In order to launch and lead effective missional networks, we must first believe in the real potential of collaboration. Our values and vision for collaboration will be strengthened when we:
- know the Biblical basis for collaboration
- understand the motivations behind collaboration
- build on successful case studies of networks, partnerships, and other collaborations
- share a common language and terminology for collaboration
Here are links to resource topics that explore these foundational areas of understanding.
Missional networks have a Biblical basis that is rooted in the nature and character of God. Christians are called to be one in heart and purpose, and at the same time we are called to work together using our differing gifts, strengths, and capabilities. God values unity, but not uniformity. God values diversity, but not division. Collaboration is at the very center of what it means to be the Body of Christ in the world.
There are always forces at work both for and against Christian collaboration. There are many barriers to partnership – personal, organizational, environmental, spiritual. Likewise, there are many benefits that come from working together in partnership – both the practical benefits of greater ministry effectiveness, as well as the deeper relational and spiritual benefits of unity that lead to greater awareness, appreciation, communication, and credibility in our witness for Christ. No one believes in a message of reconciliation with God who does not see Christians reconciled with each other.

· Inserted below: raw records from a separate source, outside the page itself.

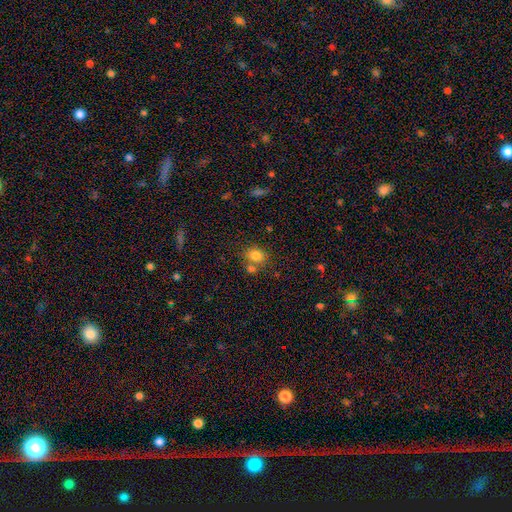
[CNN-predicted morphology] smooth 80%, star or artifact 12%, featured or disk 8%. Down the decision tree: how rounded — round (62%); merging — none (60%).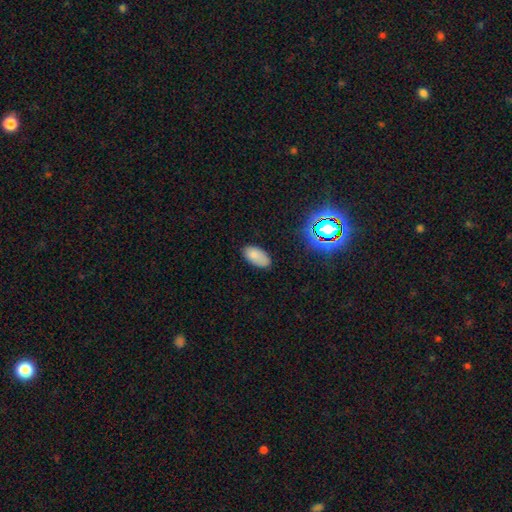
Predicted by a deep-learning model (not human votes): smooth-or-featured: smooth: 78% | star or artifact: 12% | featured or disk: 10%
  how-rounded: in between: 94% | round: 3% | cigar-shaped: 3%
  merging: none: 76% | minor disturbance: 19% | major disturbance: 4% | merger: 2%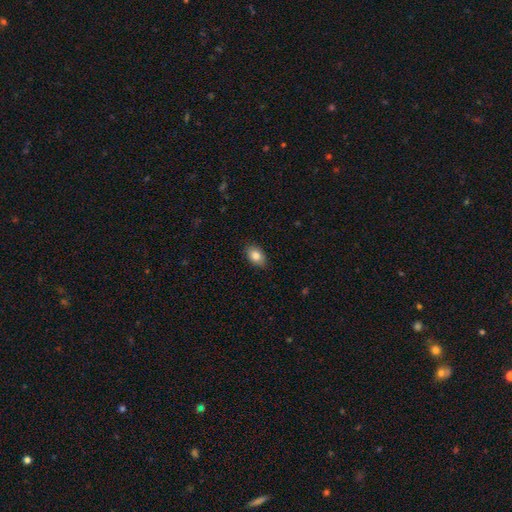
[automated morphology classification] smooth-or-featured: smooth: 83% | featured or disk: 9% | star or artifact: 8%
  how-rounded: in between: 85% | round: 14% | cigar-shaped: 1%
  merging: none: 87% | minor disturbance: 10% | major disturbance: 2% | merger: 1%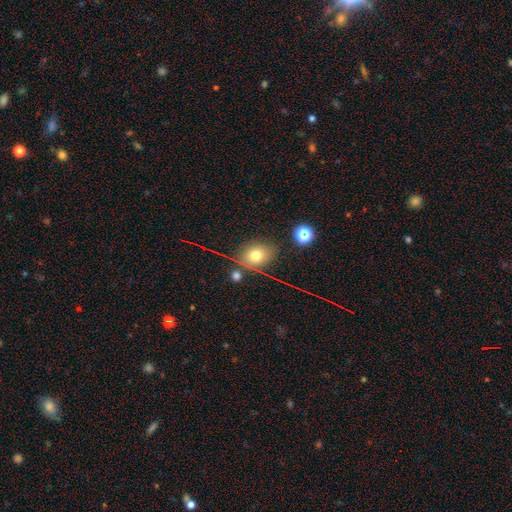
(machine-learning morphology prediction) Overall: smooth (70%). How rounded: round (53%; in between 45%). Merging: none (73%).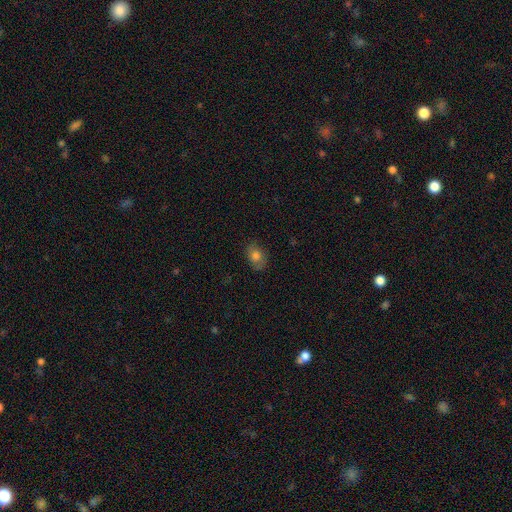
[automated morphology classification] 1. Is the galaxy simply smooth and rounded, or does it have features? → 77% smooth, 13% featured or disk, 10% star or artifact.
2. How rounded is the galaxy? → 73% in between, 25% round, 1% cigar-shaped.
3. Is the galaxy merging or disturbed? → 77% none, 17% minor disturbance, 4% major disturbance, 1% merger.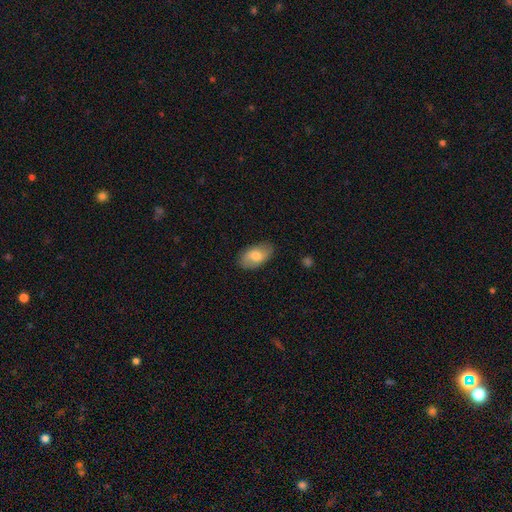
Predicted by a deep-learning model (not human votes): Smooth or featured? Predicted: smooth (p=0.72). How rounded? Predicted: in between (p=0.94). Merging? Predicted: none (p=0.84).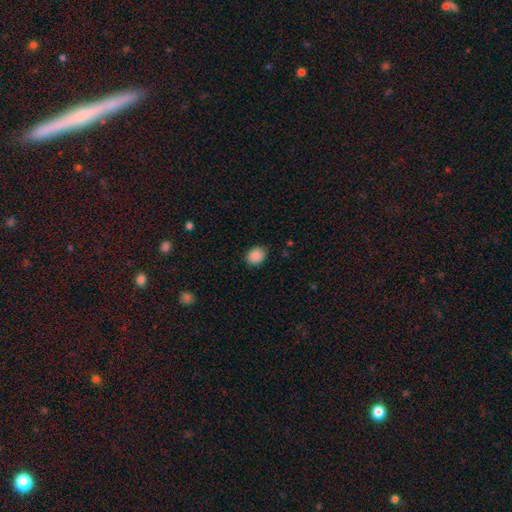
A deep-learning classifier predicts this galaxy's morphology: smooth-or-featured: smooth: 89% | star or artifact: 8% | featured or disk: 3%
  how-rounded: in between: 50% | round: 49% | cigar-shaped: 1%
  merging: none: 86% | minor disturbance: 11% | major disturbance: 2% | merger: 1%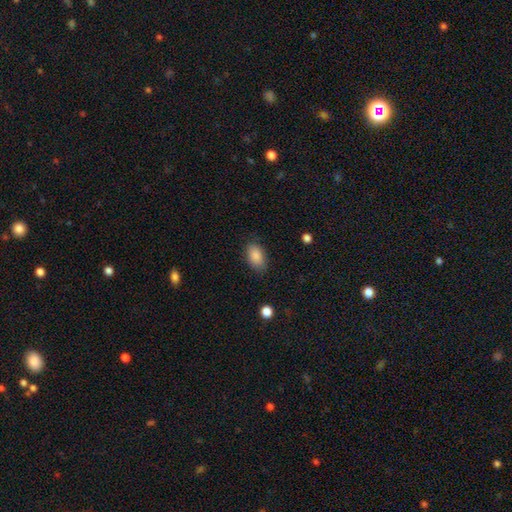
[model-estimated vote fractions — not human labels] A smooth galaxy with no disk features (88%) that is in between round and cigar-shaped (91%).

Vote fractions:
- Smooth or featured? smooth: 88% / star or artifact: 8% / featured or disk: 5%
- How rounded? in between: 91% / round: 7% / cigar-shaped: 2%
- Merging? none: 83% / minor disturbance: 13% / major disturbance: 3% / merger: 1%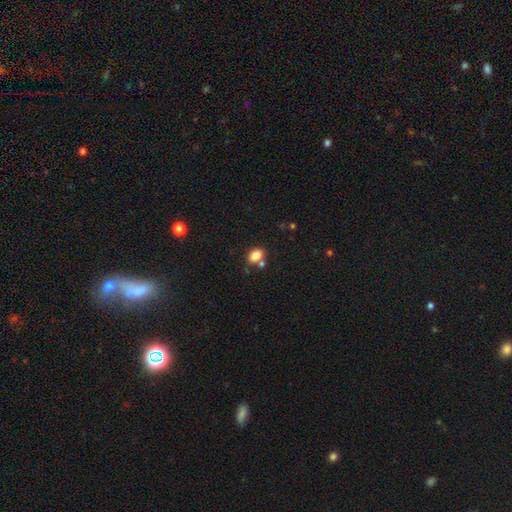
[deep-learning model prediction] Morphology: type=smooth (83%); roundness=in between (72%); merging=none (63%).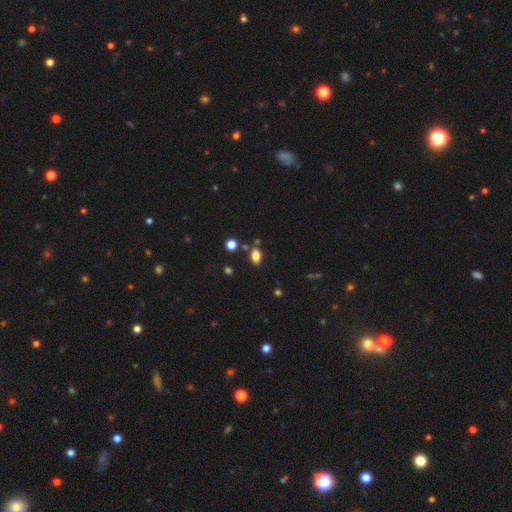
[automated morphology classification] smooth_or_featured: smooth (p=0.80) [alt: star or artifact p=0.12]
how_rounded: in between (p=0.86) [alt: round p=0.11]
merging: none (p=0.76) [alt: minor disturbance p=0.13]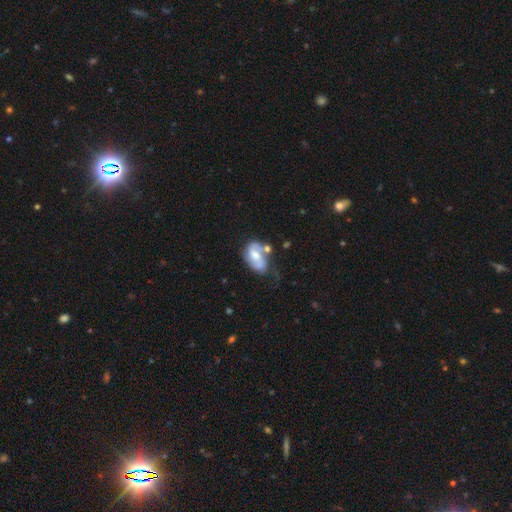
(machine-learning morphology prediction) A featured or disk galaxy (59%) with no bar (45%), spiral arms (76%) and a moderate central bulge (56%). Merging: none (31%).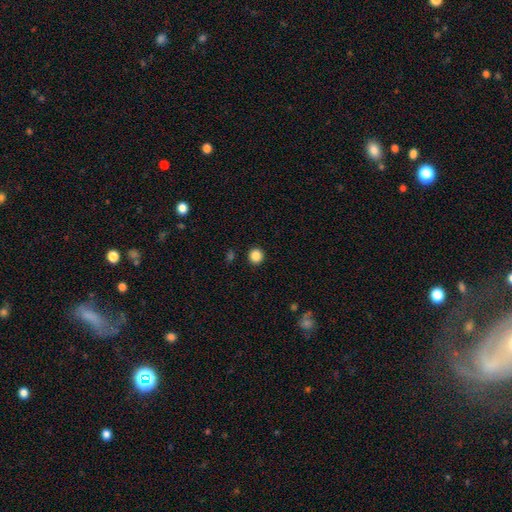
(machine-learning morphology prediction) Smooth or featured?
  - smooth: 87% *
  - star or artifact: 11%
  - featured or disk: 3%
How rounded?
  - round: 94% *
  - in between: 5%
  - cigar-shaped: 1%
Merging?
  - none: 92% *
  - minor disturbance: 4%
  - major disturbance: 2%
  - merger: 1%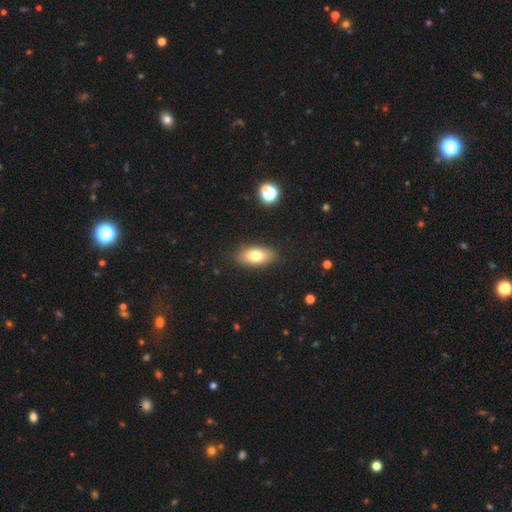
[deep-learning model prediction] A smooth galaxy with no disk features (75%) that is in between round and cigar-shaped (87%).

Vote fractions:
- Smooth or featured? smooth: 75% / featured or disk: 17% / star or artifact: 8%
- How rounded? in between: 87% / cigar-shaped: 8% / round: 5%
- Merging? none: 87% / minor disturbance: 9% / major disturbance: 2% / merger: 1%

There is no one right method or model of collaboration. There are many different approaches to working together which can be appropriate in various situations. Network leaders should understand different models and approaches to effective collaboration that have emerged from various sectors (e.g. business, nonprofit, public/private, church/community, etc.).
One of the things that makes working in networks and partnerships sometimes difficult is a general lack of shared vocabulary or terminology. The word “partnership” itself is too often watered down to only mean “you be my partner by supporting me in my endeavor.” In many parts of the world, the idea of partnership means no more than sponsorship. But the real potential of missional networks and partnerships is much greater.